DATA FOR REVIEW |
|---|
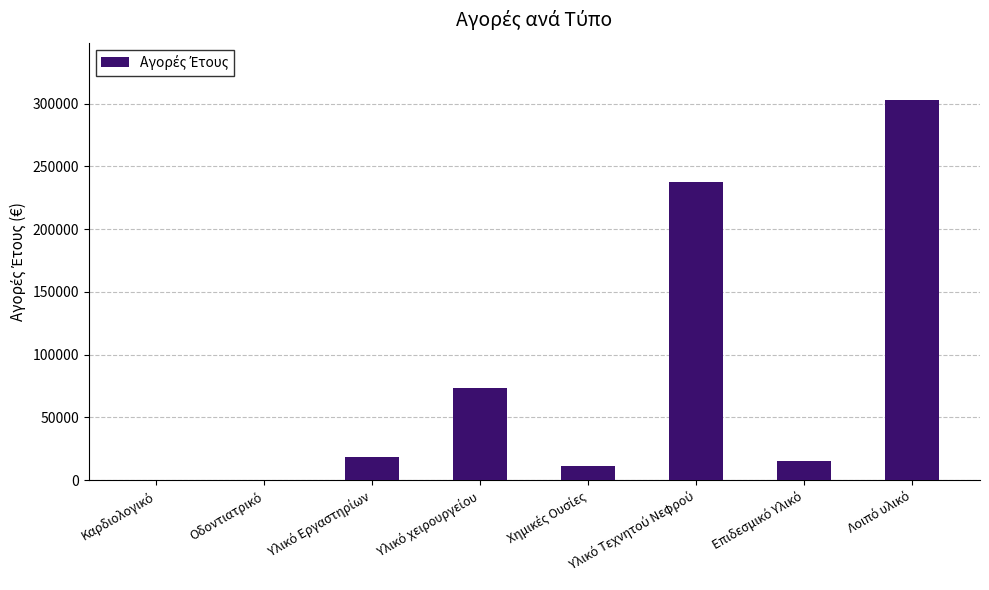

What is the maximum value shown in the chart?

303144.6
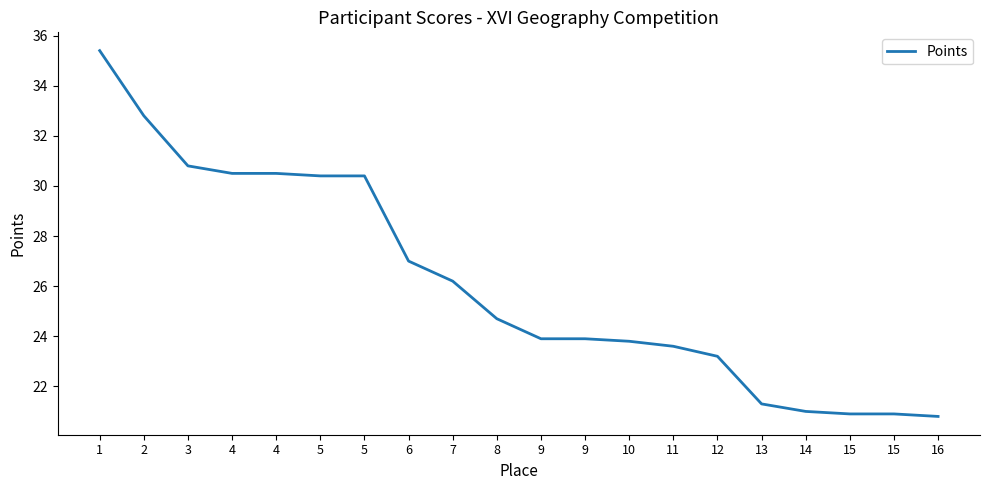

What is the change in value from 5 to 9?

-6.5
|---|
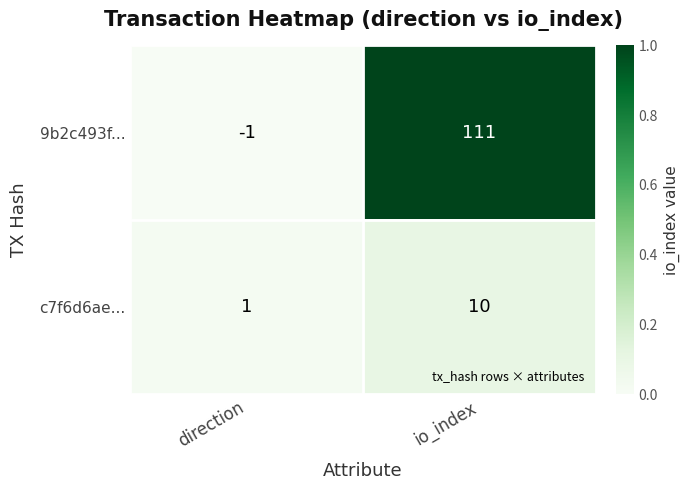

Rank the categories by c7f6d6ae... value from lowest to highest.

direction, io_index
|---|
Rewrite the part of the data that opens with the line containing "What is the maximum value shown in the chart?" and closes with the line containing "What is the change in value from 5 to 9?", replacing "value" with "figure" and keeping everything else the same. Omit the pictures from your answer.

What is the maximum figure shown in the chart?

303144.6

What is the change in figure from 5 to 9?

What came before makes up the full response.